For a comprehensive troubleshooting framework and real-world troubleshooting scenarios, the article Empowering Cell Assays with Cy5.5 NHS Ester (Non-Sulfonated) offers actionable insights to overcome persistent challenges in protein and peptide conjugation workflows.

Future Outlook: Integrating Cy5.5 NHS Ester into Next-Generation Biomedical Research

As the scientific community advances towards more sophisticated in vivo tumor imaging dyes and real-time biosensors, Cy5.5 NHS ester (non-sulfonated) is poised to remain at the forefront. Its unique combination of deep tissue penetration, high signal-to-noise, and flexible bioconjugation chemistry ensures compatibility with emerging technologies—including multiplexed imaging, theranostics, and wireless neuromodulation platforms.

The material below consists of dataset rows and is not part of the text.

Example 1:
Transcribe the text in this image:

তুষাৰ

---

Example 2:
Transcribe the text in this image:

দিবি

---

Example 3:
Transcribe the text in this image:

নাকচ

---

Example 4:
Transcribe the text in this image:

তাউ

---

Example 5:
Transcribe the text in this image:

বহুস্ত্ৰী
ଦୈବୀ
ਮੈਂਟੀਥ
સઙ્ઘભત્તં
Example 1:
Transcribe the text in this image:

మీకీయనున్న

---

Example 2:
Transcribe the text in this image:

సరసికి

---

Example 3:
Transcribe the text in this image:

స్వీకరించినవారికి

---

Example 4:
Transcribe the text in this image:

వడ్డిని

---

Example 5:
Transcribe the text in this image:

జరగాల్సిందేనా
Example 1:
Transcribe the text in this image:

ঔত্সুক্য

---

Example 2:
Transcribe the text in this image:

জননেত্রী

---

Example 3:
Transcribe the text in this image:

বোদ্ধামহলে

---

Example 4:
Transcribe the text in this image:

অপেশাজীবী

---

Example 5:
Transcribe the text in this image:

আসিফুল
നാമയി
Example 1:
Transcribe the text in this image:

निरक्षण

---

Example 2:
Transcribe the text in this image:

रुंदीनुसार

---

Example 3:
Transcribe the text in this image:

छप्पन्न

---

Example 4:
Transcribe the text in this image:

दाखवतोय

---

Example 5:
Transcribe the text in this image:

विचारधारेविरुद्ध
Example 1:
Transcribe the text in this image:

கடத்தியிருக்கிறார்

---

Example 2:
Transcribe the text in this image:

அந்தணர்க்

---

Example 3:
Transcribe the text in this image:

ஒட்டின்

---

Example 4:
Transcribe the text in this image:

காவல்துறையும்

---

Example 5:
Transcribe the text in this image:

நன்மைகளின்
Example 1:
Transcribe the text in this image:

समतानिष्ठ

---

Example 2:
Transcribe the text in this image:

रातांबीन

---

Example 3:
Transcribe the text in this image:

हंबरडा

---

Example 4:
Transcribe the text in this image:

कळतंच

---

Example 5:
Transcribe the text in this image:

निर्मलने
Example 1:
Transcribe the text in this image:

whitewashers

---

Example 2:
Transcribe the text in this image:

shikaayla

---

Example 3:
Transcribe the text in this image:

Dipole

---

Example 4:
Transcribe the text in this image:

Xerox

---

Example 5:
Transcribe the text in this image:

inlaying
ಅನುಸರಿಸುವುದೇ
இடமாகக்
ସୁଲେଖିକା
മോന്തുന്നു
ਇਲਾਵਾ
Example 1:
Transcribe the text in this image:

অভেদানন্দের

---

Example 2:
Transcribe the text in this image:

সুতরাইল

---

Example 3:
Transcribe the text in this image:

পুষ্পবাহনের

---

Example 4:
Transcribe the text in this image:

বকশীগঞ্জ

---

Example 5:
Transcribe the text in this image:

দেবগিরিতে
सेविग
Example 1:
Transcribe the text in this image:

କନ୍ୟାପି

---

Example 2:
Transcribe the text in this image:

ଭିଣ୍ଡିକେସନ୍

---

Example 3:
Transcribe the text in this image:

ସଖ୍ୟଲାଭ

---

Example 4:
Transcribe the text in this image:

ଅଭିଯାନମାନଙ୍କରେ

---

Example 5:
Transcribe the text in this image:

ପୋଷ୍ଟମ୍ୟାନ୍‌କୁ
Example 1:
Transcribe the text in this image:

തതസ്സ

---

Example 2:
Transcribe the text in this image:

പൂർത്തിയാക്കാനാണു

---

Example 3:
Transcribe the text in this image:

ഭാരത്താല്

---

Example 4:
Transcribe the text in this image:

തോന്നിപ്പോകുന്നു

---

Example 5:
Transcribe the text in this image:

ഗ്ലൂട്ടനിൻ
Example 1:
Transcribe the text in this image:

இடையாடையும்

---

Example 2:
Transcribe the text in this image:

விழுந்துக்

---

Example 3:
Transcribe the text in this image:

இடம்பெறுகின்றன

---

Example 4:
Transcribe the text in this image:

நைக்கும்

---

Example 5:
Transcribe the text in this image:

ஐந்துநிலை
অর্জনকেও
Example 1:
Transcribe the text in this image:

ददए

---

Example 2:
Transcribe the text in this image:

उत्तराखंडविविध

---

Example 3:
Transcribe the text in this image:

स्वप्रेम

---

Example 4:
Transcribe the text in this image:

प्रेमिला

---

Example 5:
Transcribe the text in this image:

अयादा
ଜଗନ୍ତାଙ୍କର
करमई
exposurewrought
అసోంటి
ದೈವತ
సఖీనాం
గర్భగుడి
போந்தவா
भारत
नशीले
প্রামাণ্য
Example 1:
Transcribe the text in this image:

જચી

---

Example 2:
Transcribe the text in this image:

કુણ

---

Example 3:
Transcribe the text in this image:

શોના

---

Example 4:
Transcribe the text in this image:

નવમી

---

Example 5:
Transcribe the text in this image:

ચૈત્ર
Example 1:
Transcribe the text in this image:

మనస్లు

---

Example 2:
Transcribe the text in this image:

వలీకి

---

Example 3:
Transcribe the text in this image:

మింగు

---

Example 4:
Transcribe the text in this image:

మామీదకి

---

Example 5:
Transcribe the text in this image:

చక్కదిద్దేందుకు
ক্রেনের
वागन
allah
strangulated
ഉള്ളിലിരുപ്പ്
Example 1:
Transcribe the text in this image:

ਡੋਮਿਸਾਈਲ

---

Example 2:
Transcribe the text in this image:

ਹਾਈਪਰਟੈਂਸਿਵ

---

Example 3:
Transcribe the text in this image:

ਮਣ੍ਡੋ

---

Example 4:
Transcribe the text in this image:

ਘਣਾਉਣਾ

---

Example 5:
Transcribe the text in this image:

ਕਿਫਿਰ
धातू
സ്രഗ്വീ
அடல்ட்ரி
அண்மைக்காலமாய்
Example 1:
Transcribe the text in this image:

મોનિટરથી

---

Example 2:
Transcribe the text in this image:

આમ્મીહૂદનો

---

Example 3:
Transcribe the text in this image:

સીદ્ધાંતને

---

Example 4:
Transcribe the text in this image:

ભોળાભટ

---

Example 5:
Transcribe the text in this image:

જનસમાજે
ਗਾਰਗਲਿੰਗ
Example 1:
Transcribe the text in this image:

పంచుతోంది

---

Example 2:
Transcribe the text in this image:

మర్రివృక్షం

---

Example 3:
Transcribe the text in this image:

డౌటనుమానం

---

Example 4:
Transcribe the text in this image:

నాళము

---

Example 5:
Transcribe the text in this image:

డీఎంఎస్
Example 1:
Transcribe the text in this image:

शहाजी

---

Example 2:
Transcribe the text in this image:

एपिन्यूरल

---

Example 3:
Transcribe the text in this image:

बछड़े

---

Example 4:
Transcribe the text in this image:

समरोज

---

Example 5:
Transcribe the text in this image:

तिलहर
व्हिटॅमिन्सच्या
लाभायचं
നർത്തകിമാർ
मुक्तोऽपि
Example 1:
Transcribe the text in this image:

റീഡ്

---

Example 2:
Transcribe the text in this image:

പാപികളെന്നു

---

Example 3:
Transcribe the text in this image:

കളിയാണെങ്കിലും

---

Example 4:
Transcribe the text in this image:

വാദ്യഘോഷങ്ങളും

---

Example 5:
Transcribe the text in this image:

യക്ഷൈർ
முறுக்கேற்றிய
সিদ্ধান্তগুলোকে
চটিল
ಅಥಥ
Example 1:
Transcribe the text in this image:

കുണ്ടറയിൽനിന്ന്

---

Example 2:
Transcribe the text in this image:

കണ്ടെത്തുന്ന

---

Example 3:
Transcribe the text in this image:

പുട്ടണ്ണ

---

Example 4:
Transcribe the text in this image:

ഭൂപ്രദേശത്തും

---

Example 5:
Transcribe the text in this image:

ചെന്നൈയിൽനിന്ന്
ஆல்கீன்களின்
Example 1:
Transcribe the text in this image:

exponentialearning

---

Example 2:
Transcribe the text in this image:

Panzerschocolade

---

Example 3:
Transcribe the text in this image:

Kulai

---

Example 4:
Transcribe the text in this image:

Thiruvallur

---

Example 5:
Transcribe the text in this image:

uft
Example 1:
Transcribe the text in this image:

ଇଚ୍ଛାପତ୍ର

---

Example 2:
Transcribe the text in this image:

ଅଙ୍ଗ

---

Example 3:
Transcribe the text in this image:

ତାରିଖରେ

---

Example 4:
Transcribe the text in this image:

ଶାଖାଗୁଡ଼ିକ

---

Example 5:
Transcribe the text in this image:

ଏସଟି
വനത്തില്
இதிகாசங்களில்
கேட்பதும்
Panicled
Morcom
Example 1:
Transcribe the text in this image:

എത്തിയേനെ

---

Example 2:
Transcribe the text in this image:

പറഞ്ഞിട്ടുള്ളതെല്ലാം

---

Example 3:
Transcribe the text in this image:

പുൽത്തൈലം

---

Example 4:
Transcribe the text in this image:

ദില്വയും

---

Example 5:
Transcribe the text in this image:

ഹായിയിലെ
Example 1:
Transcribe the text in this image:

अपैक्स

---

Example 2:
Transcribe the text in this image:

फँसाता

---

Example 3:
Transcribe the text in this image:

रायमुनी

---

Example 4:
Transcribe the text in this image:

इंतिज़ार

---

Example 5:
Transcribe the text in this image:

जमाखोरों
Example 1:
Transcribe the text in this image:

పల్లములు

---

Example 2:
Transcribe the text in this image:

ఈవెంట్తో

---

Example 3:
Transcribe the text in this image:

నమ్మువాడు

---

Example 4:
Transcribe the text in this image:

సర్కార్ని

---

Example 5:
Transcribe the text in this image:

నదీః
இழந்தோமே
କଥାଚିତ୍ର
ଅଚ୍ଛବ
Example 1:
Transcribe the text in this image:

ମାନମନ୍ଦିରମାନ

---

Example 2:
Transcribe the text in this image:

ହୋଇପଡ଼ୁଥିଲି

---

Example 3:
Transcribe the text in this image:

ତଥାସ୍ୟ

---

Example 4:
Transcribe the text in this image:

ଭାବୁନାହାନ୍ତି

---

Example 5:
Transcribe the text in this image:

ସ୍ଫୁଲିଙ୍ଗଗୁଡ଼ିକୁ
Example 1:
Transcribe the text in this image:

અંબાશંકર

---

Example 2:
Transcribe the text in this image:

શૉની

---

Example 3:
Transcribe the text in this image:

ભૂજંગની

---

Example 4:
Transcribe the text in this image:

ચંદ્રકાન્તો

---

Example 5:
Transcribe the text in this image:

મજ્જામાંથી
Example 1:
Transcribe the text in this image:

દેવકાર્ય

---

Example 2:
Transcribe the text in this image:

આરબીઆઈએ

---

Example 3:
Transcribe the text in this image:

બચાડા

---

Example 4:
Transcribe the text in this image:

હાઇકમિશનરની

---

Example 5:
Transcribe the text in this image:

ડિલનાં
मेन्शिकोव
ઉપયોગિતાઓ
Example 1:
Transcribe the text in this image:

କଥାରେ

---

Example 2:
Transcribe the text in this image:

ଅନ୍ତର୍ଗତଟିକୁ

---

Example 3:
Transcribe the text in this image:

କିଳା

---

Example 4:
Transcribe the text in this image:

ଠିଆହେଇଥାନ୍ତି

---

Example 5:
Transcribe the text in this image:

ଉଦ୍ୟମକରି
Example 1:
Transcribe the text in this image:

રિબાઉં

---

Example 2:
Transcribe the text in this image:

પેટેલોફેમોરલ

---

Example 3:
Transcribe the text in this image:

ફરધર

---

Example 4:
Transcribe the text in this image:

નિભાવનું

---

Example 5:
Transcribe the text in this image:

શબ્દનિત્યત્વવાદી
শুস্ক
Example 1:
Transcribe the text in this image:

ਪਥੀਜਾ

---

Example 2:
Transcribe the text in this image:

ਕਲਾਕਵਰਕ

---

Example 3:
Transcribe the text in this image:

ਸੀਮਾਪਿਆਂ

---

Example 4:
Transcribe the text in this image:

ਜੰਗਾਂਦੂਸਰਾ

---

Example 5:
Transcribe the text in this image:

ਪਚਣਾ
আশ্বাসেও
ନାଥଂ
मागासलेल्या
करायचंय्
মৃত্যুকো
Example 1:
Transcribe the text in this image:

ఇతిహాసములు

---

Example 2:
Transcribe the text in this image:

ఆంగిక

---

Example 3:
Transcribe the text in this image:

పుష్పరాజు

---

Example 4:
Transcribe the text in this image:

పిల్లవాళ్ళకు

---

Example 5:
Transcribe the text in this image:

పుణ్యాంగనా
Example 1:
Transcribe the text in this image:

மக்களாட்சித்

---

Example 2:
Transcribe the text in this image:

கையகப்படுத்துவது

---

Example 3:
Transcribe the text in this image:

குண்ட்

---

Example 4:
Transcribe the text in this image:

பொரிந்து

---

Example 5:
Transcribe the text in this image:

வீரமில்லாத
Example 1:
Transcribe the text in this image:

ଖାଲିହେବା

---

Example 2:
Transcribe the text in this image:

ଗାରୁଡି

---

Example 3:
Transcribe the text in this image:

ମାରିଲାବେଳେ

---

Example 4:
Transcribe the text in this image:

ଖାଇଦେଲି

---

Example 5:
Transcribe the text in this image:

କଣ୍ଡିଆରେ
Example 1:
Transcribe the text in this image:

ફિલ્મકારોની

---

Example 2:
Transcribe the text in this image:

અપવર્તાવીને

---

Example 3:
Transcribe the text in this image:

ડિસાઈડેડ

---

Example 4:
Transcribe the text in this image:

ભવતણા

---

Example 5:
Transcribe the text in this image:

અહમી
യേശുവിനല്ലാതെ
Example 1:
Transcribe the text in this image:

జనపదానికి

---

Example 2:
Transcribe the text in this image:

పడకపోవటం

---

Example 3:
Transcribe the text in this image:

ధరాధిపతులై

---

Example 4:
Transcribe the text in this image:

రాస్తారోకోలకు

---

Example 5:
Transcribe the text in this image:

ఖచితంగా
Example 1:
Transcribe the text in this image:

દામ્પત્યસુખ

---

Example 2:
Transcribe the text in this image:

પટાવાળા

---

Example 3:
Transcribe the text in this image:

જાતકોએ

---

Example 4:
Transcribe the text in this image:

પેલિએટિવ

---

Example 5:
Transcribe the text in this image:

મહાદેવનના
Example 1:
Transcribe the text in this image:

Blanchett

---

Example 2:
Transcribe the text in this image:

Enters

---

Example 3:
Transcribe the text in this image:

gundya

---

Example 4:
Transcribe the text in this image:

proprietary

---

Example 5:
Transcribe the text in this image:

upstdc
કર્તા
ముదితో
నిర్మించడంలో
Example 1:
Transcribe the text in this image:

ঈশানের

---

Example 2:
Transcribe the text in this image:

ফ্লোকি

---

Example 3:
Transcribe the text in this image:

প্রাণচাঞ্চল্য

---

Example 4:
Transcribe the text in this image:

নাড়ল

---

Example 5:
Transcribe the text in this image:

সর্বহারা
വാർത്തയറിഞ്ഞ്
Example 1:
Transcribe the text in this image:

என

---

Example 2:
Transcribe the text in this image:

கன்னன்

Innovative research, such as the integration of fluorescent dyes for protein conjugation in ultrasound-triggered piezo-nanoplatforms (see Ultrasound-Triggered Biomimetic Piezo-Nanoplatforms), highlights the expanding role of near-infrared probes in both experimental neuroscience and precision therapy. As multiplexed and multi-modal imaging become standard, the spectral properties and robust labeling efficiency of Cy5.5 NHS ester will be increasingly indispensable.

Conclusion

Whether you are delineating subcutaneous tumors, validating nanocarrier localization in neuromodulation studies, or optimizing workflows in molecular biology, Cy5.5 NHS ester (non-sulfonated) from APExBIO offers a proven, versatile, and data-driven solution. By integrating best-in-class photophysical performance with workflow compatibility and robust in vivo credentials, Cy5.5 NHS ester stands as a cornerstone for next-generation biomedical research.